» TASK STATEMENT
Return the material from its first line through the line containing "zatvorenim prostorima. Maksimalna", copying each line character for character.

» PROVIDED ENTRIES
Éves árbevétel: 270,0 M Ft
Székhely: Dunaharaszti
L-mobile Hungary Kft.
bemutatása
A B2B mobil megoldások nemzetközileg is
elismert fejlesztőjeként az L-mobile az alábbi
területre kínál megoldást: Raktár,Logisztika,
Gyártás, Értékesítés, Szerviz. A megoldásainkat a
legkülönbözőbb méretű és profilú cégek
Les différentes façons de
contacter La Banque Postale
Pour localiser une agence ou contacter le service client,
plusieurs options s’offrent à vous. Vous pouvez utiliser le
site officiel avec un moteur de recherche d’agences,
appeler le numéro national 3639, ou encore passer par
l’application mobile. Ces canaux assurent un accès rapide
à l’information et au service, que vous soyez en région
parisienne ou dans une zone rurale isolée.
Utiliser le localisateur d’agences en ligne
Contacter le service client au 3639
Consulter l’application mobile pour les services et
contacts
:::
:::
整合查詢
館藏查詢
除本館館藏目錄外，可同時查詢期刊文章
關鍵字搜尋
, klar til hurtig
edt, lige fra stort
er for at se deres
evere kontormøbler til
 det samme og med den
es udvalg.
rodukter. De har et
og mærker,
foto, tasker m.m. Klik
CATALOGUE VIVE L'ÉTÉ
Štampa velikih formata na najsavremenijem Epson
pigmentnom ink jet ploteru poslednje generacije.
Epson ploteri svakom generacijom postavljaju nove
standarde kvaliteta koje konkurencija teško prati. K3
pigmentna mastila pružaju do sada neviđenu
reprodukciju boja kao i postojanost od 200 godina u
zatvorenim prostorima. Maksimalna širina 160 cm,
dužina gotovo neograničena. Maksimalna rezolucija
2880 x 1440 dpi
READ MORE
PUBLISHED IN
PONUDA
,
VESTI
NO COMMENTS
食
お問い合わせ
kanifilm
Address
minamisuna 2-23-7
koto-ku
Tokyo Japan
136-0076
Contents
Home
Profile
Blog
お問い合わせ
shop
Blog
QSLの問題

» THE COMPLETED TASK
Éves árbevétel: 270,0 M Ft
Székhely: Dunaharaszti
L-mobile Hungary Kft.
bemutatása
A B2B mobil megoldások nemzetközileg is
elismert fejlesztőjeként az L-mobile az alábbi
területre kínál megoldást: Raktár,Logisztika,
Gyártás, Értékesítés, Szerviz. A megoldásainkat a
legkülönbözőbb méretű és profilú cégek
Les différentes façons de
contacter La Banque Postale
Pour localiser une agence ou contacter le service client,
plusieurs options s’offrent à vous. Vous pouvez utiliser le
site officiel avec un moteur de recherche d’agences,
appeler le numéro national 3639, ou encore passer par
l’application mobile. Ces canaux assurent un accès rapide
à l’information et au service, que vous soyez en région
parisienne ou dans une zone rurale isolée.
Utiliser le localisateur d’agences en ligne
Contacter le service client au 3639
Consulter l’application mobile pour les services et
contacts
:::
:::
整合查詢
館藏查詢
除本館館藏目錄外，可同時查詢期刊文章
關鍵字搜尋
, klar til hurtig
edt, lige fra stort
er for at se deres
evere kontormøbler til
 det samme og med den
es udvalg.
rodukter. De har et
og mærker,
foto, tasker m.m. Klik
CATALOGUE VIVE L'ÉTÉ
Štampa velikih formata na najsavremenijem Epson
pigmentnom ink jet ploteru poslednje generacije.
Epson ploteri svakom generacijom postavljaju nove
standarde kvaliteta koje konkurencija teško prati. K3
pigmentna mastila pružaju do sada neviđenu
reprodukciju boja kao i postojanost od 200 godina u
zatvorenim prostorima. Maksimalna širina 160 cm,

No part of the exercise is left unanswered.